LA BELLE BÊTE
Isabelle-Marie, la soeur
Thérèse Blais
Patrice, LA BELLE BÊTE, le jeune frère
Richard Bernier
Louise, la mère : Elisabeth Lesault
Lanz, le beau-père : Richard Leclercq

En 1981, j'écris à Marie-Claire Blais lui faisant part de mon désir d'adapter et de mettre en scène LA BELLE BÊTE, son premier roman écrit à l'âge de 17 ans.

Elle me donne rendez-vous au café du Ritz.

Impressionné, tremblant de peur et de trac, je lui lance timidement ferme : " je veux faire l'adaptation théâtrale de LA BELLE BÊTE et en faire la mise en scène à L'ESKABEL. Je souhaite que vous ne preniez pas connaissance de l'adaptation, que vous n'assistiez à aucune répétition et que vous fassiez l'honneur d'assister à la " première "
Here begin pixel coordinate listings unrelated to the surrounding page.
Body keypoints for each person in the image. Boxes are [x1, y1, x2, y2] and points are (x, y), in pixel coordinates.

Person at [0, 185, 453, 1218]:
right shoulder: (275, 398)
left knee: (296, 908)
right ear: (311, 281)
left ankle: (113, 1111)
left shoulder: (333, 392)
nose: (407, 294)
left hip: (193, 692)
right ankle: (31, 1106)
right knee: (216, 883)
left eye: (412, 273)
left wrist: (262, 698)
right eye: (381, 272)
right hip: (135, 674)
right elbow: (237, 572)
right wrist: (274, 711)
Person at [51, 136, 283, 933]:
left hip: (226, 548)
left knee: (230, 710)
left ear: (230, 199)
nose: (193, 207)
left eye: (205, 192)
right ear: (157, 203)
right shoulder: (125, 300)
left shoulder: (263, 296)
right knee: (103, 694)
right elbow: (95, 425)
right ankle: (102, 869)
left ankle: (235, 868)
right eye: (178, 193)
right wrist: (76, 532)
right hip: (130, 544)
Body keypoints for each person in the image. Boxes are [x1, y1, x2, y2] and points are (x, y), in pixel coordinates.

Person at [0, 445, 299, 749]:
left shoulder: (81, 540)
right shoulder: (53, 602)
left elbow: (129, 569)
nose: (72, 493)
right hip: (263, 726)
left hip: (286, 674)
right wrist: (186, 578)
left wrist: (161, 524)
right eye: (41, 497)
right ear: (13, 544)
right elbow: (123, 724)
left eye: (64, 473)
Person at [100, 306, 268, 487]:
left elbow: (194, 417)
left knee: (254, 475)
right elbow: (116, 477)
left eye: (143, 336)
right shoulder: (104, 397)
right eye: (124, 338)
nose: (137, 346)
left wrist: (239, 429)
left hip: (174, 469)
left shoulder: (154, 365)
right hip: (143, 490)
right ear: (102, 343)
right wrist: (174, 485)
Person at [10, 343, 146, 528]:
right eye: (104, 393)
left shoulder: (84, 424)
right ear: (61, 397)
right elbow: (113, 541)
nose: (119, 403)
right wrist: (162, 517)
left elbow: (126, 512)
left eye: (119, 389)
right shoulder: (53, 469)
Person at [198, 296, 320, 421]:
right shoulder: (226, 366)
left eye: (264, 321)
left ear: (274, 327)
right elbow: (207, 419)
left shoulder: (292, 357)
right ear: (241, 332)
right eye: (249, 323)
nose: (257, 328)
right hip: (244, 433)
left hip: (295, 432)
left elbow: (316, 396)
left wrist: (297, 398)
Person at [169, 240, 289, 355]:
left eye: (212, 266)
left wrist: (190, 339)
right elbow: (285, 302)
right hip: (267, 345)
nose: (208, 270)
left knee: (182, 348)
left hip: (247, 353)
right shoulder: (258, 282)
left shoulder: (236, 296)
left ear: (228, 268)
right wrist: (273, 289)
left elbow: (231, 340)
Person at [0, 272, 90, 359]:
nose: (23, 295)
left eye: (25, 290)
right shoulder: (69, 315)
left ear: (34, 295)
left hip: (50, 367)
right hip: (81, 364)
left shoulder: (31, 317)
Et j'entends cette voix, aussi douce que son regard, me dire : " Je n'en attendais pas moins de vous. Je serai en Europe à ce moment-là. Je reviendrai expressément pour la Première le 27 février. "

Le moins qu'on puisse dire de Jacques Crête, c'est qu'il n'a pas froid aux yeux. Quelle audace quand même, de s'attaquer à une reproduction théâtralisée du premier roman d'une adolescente devenue écrivain à succès, une œuvre qui, comme l'écrivait en ces pages le critique littéraire Gilles Marcotte, en 1959, à la parution du livre, " nous conduit du charme au malaise, et du malaise à l'effroi ".